I repeated my question; she broke out angrily again.
"Never utter that dreadful word."
"You are wrong in getting angry; it is the proper word."
"A very dirty word, sir, but enough about it. Will you have some
breakfast?"
"No, I thank you. I have taken a 'cafe' and two 'Savoyards'."
"Dear me! What a ferocious breakfast! Pray, explain yourself."
"I say that I have drunk a cafe and eaten two Savoyards soaked in it, and
that is what I do every morning."
"You are stupid, my good friend. A cafe is the establishment in which
coffee is sold, and you ought to say that you have drunk 'use tasse de
cafe'"
"Good indeed! Do you drink the cup? In Italy we say a 'caffs', and we are
not foolish enough to suppose that it means the coffee-house."
"He will have the best of it!

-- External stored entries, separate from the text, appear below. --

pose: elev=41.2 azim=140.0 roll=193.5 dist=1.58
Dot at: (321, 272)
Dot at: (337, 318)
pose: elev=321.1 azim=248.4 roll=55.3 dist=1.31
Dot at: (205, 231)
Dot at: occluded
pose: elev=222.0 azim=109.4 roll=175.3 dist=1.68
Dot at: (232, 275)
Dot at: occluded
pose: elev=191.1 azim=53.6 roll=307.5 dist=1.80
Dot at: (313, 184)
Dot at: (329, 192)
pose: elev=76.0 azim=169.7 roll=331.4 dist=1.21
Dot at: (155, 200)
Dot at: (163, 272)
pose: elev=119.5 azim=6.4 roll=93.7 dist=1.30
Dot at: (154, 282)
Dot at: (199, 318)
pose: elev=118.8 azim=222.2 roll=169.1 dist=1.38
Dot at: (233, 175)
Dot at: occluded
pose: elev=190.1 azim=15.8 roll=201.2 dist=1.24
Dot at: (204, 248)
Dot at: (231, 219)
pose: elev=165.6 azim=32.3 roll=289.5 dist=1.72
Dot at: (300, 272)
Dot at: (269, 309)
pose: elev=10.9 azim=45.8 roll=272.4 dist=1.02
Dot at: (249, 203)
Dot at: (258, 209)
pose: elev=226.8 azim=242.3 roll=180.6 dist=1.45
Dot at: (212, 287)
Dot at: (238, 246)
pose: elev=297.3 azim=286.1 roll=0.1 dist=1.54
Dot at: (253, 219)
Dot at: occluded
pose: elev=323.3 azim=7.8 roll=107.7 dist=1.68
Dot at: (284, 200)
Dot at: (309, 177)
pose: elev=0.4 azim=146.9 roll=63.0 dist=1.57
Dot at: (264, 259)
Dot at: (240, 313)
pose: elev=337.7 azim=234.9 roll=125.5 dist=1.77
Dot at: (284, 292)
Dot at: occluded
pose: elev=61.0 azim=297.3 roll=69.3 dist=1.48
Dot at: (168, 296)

And the two 'Savoyards', how did you
swallow them?"
"Soaked in my coffee, for they were not larger than these on your table."
"And you call these 'Savoyards'? Say biscuits."
"In Italy, we call them 'Savoyards' because they were first invented in
Savoy; and it is not my fault if you imagined that I had swallowed two of
the porters to be found at the corner of the streets--big fellows whom
you call in Paris Savoyards, although very often they have never been in
Savoy."
Her husband came in at that moment, and she lost no time in relating the
whole of our conversation. He laughed heartily, but he said I was right.
Her niece arrived a few minutes after; she was a young girl about
fourteen years of age, reserved, modest, and very intelligent. I had
given her five or six lessons in Italian, and as she was very fond of
that language and studied diligently she was beginning to speak.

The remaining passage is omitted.